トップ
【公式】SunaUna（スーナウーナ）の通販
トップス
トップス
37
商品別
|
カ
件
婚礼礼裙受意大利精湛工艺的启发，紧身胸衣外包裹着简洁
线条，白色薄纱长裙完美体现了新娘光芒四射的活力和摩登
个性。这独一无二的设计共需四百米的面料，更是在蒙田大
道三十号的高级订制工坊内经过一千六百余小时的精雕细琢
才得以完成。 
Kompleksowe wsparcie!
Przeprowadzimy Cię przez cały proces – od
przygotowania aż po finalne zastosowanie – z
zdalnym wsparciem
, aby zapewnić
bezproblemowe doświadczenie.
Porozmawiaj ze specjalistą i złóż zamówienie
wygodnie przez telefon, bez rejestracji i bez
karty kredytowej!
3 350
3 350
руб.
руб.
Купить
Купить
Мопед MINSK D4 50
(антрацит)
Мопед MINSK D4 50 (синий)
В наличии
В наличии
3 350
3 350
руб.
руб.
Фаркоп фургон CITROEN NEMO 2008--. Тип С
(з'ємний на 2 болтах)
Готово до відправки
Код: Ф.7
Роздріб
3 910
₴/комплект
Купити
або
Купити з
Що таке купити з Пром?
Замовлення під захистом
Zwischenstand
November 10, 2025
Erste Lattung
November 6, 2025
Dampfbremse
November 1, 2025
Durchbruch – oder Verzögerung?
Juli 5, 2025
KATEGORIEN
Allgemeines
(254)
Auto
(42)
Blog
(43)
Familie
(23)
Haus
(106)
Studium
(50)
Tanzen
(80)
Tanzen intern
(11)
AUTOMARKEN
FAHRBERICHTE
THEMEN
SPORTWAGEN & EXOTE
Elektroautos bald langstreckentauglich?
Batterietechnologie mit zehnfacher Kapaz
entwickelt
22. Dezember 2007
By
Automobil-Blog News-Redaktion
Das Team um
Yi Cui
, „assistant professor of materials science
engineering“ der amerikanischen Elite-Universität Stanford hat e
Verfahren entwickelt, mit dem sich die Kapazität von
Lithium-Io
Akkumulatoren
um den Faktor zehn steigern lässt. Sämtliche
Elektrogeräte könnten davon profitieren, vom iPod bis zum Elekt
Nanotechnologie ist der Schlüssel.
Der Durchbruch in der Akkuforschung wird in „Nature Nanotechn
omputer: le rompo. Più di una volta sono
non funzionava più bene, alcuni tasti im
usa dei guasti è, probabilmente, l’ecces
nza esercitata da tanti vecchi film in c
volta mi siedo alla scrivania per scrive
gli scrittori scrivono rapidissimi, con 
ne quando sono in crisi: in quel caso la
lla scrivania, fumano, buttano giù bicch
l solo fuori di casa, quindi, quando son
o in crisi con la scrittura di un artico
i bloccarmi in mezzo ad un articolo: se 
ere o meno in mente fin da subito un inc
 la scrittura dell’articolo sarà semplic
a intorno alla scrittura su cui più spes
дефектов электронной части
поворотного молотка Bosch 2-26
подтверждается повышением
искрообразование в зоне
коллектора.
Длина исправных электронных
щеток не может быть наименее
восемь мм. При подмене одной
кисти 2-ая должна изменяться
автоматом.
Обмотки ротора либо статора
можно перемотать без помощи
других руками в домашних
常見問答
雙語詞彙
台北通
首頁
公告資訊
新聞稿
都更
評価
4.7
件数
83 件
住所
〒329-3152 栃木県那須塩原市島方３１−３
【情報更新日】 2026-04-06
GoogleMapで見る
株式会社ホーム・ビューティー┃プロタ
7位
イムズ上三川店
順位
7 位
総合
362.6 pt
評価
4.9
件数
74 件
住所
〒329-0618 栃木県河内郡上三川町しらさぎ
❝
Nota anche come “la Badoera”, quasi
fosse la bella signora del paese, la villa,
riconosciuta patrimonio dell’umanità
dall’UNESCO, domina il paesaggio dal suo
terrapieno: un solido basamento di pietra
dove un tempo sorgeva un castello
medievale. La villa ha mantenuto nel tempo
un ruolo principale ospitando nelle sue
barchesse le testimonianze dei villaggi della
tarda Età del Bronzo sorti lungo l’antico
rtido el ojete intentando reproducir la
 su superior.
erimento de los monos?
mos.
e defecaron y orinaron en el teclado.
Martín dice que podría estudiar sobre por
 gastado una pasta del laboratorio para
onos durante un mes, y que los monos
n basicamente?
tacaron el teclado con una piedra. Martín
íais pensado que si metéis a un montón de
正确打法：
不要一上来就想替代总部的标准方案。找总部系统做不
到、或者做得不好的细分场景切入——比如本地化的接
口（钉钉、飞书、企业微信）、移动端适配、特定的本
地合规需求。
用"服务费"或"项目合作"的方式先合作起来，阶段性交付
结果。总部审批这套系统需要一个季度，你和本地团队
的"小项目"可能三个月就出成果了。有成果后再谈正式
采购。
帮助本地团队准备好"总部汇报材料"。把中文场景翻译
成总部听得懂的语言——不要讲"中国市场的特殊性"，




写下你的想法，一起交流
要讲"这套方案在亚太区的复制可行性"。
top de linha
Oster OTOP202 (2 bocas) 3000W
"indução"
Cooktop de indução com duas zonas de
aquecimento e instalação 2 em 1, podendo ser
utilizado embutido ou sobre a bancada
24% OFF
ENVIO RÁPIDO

** WHAT YOU WILL DO **
Looking through the data above, copy out each line in which the string "November" occurs.

** OUTPUT FOR THIS EXERCISE **
November 10, 2025
November 6, 2025
November 1, 2025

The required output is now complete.